§ **WHAT YOU HAVE TO DO**
Pick out every line in the rows below that contains the string "typed", matching uppercase and lowercase letters exactly.

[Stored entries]
==*==
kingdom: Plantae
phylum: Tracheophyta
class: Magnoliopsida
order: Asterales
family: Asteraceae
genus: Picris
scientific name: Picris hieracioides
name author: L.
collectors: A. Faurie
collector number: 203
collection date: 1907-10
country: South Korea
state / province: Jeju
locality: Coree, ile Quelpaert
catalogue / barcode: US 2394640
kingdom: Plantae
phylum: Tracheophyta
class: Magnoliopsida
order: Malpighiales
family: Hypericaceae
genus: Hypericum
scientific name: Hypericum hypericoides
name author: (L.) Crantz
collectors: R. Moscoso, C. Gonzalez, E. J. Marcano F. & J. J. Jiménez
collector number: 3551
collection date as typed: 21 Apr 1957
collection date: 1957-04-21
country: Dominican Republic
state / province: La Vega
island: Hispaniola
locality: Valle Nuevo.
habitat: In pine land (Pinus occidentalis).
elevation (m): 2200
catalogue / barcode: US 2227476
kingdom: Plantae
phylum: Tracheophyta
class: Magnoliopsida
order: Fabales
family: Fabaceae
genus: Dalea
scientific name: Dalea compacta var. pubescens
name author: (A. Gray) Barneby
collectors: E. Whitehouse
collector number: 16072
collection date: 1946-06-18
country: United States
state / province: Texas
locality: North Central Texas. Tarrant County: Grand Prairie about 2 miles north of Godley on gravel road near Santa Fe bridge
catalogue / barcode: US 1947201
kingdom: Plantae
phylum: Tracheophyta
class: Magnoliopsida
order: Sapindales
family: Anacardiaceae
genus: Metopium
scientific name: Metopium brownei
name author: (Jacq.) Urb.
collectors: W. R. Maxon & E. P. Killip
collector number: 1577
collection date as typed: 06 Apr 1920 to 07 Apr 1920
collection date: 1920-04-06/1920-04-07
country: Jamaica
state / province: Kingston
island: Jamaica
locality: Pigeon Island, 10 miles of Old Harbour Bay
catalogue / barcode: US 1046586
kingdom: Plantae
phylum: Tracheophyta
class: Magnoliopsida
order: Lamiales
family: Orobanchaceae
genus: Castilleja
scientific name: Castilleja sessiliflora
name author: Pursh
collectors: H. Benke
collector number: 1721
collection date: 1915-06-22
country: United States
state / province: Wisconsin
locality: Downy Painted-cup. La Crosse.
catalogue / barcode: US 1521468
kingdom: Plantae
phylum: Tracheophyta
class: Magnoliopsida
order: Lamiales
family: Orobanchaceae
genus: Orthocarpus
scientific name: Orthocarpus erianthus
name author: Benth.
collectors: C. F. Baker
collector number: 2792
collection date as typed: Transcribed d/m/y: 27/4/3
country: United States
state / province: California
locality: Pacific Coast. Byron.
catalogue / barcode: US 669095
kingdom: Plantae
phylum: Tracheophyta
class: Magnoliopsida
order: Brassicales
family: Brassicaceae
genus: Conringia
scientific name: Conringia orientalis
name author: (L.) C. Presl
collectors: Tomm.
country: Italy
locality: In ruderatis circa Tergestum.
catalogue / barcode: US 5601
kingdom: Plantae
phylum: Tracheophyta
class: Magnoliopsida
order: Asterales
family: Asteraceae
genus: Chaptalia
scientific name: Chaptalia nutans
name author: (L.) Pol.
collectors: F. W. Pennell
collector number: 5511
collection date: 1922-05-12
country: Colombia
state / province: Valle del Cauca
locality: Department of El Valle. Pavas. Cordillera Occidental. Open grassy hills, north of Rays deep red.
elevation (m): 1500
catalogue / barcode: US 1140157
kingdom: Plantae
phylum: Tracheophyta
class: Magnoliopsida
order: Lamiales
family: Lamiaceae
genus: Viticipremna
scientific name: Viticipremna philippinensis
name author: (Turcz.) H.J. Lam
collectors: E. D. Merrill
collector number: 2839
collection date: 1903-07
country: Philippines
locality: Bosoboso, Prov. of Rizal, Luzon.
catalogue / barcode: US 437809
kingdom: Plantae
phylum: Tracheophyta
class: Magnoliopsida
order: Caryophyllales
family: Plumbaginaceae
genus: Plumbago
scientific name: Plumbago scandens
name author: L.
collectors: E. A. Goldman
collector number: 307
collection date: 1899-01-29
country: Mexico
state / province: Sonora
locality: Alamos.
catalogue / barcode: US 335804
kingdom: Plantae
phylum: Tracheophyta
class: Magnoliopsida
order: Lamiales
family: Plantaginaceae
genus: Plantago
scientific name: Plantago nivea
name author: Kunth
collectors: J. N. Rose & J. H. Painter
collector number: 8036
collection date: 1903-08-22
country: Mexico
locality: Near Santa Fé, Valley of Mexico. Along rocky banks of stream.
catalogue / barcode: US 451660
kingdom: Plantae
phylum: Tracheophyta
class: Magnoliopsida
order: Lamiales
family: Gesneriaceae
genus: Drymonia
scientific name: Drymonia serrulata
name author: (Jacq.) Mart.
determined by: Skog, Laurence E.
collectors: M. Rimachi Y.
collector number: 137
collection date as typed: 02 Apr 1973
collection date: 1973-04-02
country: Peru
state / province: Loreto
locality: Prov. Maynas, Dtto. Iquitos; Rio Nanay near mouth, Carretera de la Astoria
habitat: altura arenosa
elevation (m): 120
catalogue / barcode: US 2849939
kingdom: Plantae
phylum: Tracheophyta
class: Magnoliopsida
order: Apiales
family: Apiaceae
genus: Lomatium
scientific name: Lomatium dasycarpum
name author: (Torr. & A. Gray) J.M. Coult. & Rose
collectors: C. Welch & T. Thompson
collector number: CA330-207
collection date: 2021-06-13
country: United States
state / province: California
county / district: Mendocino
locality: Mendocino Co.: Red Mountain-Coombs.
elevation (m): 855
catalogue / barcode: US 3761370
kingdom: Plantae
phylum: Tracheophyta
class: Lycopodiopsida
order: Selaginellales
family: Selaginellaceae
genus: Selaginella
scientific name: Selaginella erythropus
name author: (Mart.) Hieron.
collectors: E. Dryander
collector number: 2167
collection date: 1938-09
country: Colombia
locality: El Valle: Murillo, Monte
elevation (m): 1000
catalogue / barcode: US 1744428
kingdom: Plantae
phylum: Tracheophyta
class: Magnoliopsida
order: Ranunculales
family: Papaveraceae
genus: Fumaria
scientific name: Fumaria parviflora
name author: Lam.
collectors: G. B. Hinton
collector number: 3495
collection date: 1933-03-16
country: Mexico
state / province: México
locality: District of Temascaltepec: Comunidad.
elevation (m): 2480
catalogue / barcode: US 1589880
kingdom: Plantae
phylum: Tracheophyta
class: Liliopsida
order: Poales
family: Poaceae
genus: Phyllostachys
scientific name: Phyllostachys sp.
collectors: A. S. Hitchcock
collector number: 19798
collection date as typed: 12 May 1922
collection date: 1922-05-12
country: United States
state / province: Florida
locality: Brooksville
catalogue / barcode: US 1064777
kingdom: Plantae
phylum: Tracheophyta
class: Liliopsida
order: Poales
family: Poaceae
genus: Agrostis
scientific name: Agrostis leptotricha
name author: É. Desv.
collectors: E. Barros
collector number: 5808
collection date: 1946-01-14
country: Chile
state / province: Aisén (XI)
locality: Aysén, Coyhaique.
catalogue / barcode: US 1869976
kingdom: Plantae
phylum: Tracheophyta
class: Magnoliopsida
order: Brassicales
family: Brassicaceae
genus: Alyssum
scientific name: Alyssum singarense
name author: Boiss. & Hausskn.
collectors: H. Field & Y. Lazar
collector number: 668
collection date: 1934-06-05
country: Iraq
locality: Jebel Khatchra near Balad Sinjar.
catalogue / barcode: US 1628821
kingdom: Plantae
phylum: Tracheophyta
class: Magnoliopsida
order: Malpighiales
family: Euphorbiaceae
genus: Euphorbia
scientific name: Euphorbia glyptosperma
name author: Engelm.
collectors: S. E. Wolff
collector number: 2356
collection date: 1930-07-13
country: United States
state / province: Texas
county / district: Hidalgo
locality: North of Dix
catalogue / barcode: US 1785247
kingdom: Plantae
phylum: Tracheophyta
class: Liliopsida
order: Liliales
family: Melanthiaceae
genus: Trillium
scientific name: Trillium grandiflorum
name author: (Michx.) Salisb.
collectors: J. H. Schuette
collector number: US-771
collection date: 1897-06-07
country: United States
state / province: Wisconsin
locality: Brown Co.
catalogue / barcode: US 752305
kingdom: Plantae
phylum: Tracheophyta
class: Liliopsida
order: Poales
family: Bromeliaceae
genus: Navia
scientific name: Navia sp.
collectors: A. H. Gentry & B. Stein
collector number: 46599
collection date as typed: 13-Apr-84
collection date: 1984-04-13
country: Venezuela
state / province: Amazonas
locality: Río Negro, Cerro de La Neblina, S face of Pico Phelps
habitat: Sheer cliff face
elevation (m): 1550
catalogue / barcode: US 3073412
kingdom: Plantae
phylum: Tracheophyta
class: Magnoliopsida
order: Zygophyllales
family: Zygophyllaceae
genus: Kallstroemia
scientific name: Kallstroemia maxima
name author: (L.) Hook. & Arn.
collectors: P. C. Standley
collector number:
==*==
§ **SOLUTION BELOW**
collection date as typed: 21 Apr 1957
collection date as typed: 06 Apr 1920 to 07 Apr 1920
collection date as typed: Transcribed d/m/y: 27/4/3
collection date as typed: 02 Apr 1973
collection date as typed: 12 May 1922
collection date as typed: 13-Apr-84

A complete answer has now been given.